In Hyphen Magazine, I found the blog article “Real Vietnamese American Housewives of Orange County a.k.a. My Mom and Her Friends” by Vy Ta particularly interesting. The article makes observations about the very social and luxurious lifestyles of upper-middle class Vietnamese American housewives, her mother included, and reflects on how despite such an active social life, at the end of the day, these women have balanced being mothers and socialites beautifully. By observing this very balance as well as the nature of where these women came from and how they have settled into their own communities in America, we can realize the weight of social perceptions and public appearance. Through this, we can make observations about the pressures of social class and wealth. Perhaps most interesting, is the very manner in which these women have been able to weave together two different forms of popular culture and social practices.
Ta discusses how her mother belongs to a group of women and housewives who are very active in their Vietnamese American social circles in the largest Vietnamese American community in the United States and live very lavish lifestyles. These women attend banquets, parties, and social events quite frequently, often partying alongside Vietnamese American pseudo-celebrities of singers and entertainers – the same ones I see on my Vietnamese grandmother’s television set. As Ta points out, “they party often, shop heavily, and gossip a lot. Plastic surgery, fashion shows, and social alcoholism are casual subjects over Sunday morning dim sum…”
The very combination and merging of two cultures is perhaps one of the most interesting relations. These women spend their days shopping at Asian American shopping centers for food and designer apparel and accessories to wear to Vietnamese community events and parties, bringing together aspects of their Vietnamese identity and facets of what they believe is of the upper-middle class American life. The combination of traditional identities and American wealth shows an interesting look at the discourses of maintaining old culture and indulging in new ones. Festivities and events give us a chance to see the most publicly appealing parts of both identities and discourses and how these women may have chosen which parts of keep and adopt and which parts to leave behind.
The comments at the end of the article shine a light on how these women may look like to outside observers and what that says about dominant societal values and hegemonic ideologies. As one commenter brutally put, if he/she were the child of these women, he/she would be “ashamed” at their mothers’ ostentatious and lavish lifestyles and inappropriate looks, implying that they are wannabe “Nouveau Riche” when all they need to have to get through the door is to be married to someone with a title of doctor, engineer, or dentist, etc. A few other commenters echoed similar sentiments to pass judgment on these women. Some insinuated these women were selfish for wasting their wealth on these parties and maintenance on outer appearance instead of community service. As a response, the son of one these women fired back that “Yes, I agree it can get a little pretentious at times and I myself would prefer for them to practice a little more modesty. But you have to understand that these people came from the pits of Vietnam and have built wonderful lives for their families despite their circumstances. So yea, maybe they want to be a little flashy but don’t you think they have every right to be?”
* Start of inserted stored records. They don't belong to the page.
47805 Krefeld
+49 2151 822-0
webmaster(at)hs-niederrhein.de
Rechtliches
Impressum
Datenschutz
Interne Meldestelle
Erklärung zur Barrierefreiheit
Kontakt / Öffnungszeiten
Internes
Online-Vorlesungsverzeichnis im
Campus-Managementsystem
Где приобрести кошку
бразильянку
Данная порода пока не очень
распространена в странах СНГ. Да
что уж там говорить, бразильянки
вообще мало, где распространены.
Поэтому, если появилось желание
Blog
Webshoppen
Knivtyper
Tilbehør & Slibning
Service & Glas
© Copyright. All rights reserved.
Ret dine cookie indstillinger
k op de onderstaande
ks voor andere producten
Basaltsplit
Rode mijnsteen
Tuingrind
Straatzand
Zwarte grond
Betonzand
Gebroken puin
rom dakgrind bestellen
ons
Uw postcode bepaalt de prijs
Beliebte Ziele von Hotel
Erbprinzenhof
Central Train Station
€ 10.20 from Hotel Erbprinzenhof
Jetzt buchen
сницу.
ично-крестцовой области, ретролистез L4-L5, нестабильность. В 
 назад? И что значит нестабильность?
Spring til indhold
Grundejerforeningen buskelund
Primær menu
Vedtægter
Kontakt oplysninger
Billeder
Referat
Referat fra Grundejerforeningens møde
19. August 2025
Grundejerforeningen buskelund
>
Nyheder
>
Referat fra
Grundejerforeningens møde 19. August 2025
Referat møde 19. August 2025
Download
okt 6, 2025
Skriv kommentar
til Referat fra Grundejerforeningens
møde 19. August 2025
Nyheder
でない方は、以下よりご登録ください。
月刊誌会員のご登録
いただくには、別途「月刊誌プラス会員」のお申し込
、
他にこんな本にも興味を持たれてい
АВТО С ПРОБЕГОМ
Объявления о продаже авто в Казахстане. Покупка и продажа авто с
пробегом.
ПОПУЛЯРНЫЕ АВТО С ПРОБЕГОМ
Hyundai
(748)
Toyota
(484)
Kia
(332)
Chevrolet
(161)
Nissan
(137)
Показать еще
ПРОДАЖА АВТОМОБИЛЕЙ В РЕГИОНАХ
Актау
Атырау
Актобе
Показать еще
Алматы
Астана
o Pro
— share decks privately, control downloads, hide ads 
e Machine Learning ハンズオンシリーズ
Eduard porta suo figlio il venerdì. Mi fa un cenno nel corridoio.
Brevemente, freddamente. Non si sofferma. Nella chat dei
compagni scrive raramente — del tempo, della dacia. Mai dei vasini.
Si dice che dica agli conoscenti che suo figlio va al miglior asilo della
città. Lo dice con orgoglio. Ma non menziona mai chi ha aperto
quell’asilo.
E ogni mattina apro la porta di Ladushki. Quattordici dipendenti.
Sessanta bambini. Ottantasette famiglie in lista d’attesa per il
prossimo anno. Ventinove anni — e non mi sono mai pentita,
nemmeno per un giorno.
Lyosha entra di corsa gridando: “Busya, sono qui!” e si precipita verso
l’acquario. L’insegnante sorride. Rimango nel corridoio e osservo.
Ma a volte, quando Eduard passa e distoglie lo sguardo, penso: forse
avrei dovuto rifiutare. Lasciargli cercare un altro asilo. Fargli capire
In my opinion, that son’s comment captures the very mentality and ideologies behind the nature of these lavish lifestyles. Public displays of wealth and social status give people a sense of hegemonic power. Being able to party alongside celebrities gives people a sense of influence and a sense of feeling important. Realizing the historical context that led this community to come to America gives us an even better understanding. The Vietnam War left people stricken with poverty and desolation. Property was confiscated and lost; people felt their life and dignity taken away. As Ta mentions, these women mostly fled to the United States as refugees in their teens. They had educational and professional opportunities and prospects in this new land. They built good lives despite the circumstances of where they came from. As the son makes a point of, there is nothing wrong with wanting to flash just how far they have come.
A scene in the fourth episode of the ABC television show Fresh Off the Boat has a scene that humorously captures this mentality.
The “success perms” are this couple’s public displays of success, something to physically show their peers their accomplishments, a sense of pride. Just like how these women attend “elite” and selective parties while wearing expensive, tight clothing and getting plastic surgery and Botox, these material things allow the rest of the world and community to see just how much one has achieved. Like the narrator Eddie Huang in Fresh Off the Boat puts, the perms were a symbolic way of wearing “dollar signs.”
In these observations, we are able to see how people can see that public appearance and displays of wealth can perceptively put us in a higher relation to power and influence. Even more importantly, historical context and realizing the stories and circumstances of how these Asian American individuals came to America and their value of being able to build themselves back up, remake themselves and succeed reveal the importance of the ideologies behind these lifestyles as well as the want to maintain one’s traditional identity while benefitting from gains of this new home and life. The comments however, reveal another side – one of judgment and enforcing dominant social values.